Off-boarding employees can present organizations with significant challenges related to security, and it can increase the risk of data leaks if not handled appropriately. Data leaks can be costly for organizations in terms of fines and penalties, reputational damage, and the time and expenses involved in incident response. That’s why it’s imperative to follow best practices when off-boarding employees such as:
- Conducting exit interviews
- Reclaiming all company assets
- Revoking access to company systems, networks, and resources
- Migrating business-critical data
- Leveraging automation to streamline the offboarding process
We’ll discuss these best practices in more detail later in this article, but first, let’s take a look at why proper offboarding processes are essential.
The Importance of Secure Employee Off-Boarding
Depending on the role and responsibility of a separating employee, they may have had access to extremely sensitive systems, applications, and data. The soon-to-be ex-employee may be leaving for a variety of reasons, some of which may raise concerns regarding the possibility of data theft or malicious disclosure.
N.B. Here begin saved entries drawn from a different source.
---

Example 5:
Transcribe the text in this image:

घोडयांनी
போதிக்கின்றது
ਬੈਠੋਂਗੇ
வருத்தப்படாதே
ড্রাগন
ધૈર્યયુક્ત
Whatever the reason for an employee’s departure, you need to be sure no sensitive resources are compromised in the off-boarding process. You don’t want the individual to leave with any corporate data resources. You also want to ensure that they do not retain access to systems or apps after they leave the company. Unfortunately, insiders are responsible for a large percentage of data breaches, ranging from unintentional leaks to malicious data exfiltration and intellectual property theft.
Best Practices for Securely Off-Boarding Employees
Following these best practices and tactics can help your company securely off-board employees.
Conduct an Exit Interview
An exit interview offers a company a chance to remind the employee of their responsibility to act professionally and adhere to the commitments they have made to protect sensitive information. The interviewer can use this opportunity to gauge the employee’s mindset and get a sense of the risk they pose to the organization.
An angry or disgruntled employee is more likely to initiate a data breach or attempt to compromise company information on the way out the door. Companies can stress the legal ramifications that will accompany a data breach and have the individual sign to verify they understand their responsibility.
Reclaim All Company Assets
One of the first steps in the off-boarding process is to reclaim all company assets from the departing employee. This includes any computers, mobile devices, external storage devices, and additional hardware provided by the company. Data on the returned devices should be backed up and archived before securely deleting all information on the equipment so it can be reused by other employees.
The use of personal devices in a BYOD (bring your own device) environment can complicate this step. Employees may retain company data on their devices or in other locations through previously created backups. Companies may want to rethink BYOD when the complications of off-boarding are considered.
Revoke Access to All Company Resources
Revoke access to all company IT resources for departing employees promptly. This eliminates the possibility of an individual leaking or destroying data and damaging the business. It also reduces the risk associated with inactive and old accounts, which are more vulnerable to hacking. A company’s IT and human resources (HR) departments typically work together to coordinate this activity.
This process can be more complicated in companies that have a cloud presence. In addition to closing accounts for approved software-as-a-service (SaaS) products, employees may have been using unapproved cloud offerings to store business information. It can be difficult to determine all the places that contain company data resources.
Migrate Business-Critical Data
Departing employees may have been involved in business activities that required sensitive data to be stored in SaaS applications. In some cases, it may be tempting to leave the data in the account after revoking access by the ex-employee. This strategy results in additional and unnecessary costs to maintain SaaS licenses or subscriptions.
A better tactic is to migrate the data to another account and modify the processes that access the information. Migration saves money and consolidates data resources for enhanced efficiency.
Automate the Off-Boarding Process
Eliminate the potential for human error by automating the steps required to off-board an employee. The procedures required for revoking access and reclaiming company assets should be standardized, documented, and automated to streamline the process and ensure nothing is overlooked. Missing a single account that enables a former employee to access company systems can result in a devastating data breach.
The documentation necessary to automate off-boarding can also be instrumental in providing evidence in a compliance audit. Companies in regulated industries must demonstrate that effective measures are in place to remove unnecessary credentials to protect sensitive data.
Cyber Insurance Offers Extra Protection
Even the most well-planned and executed off-boarding strategy cannot guarantee that no sensitive data gets compromised. Cyber insurance provides an organization with protection to address the aftermath of a data leak. This extra protection can be crucial in addressing the cyber incident and recovering as quickly as possible.
From conducting exit interviews, to immediately revoking access to company systems and resources, to automating the off-boarding process, and protecting your business with adequate cyber insurance coverage, these best practices will reduce the risks associated with ineffective off-boarding processes.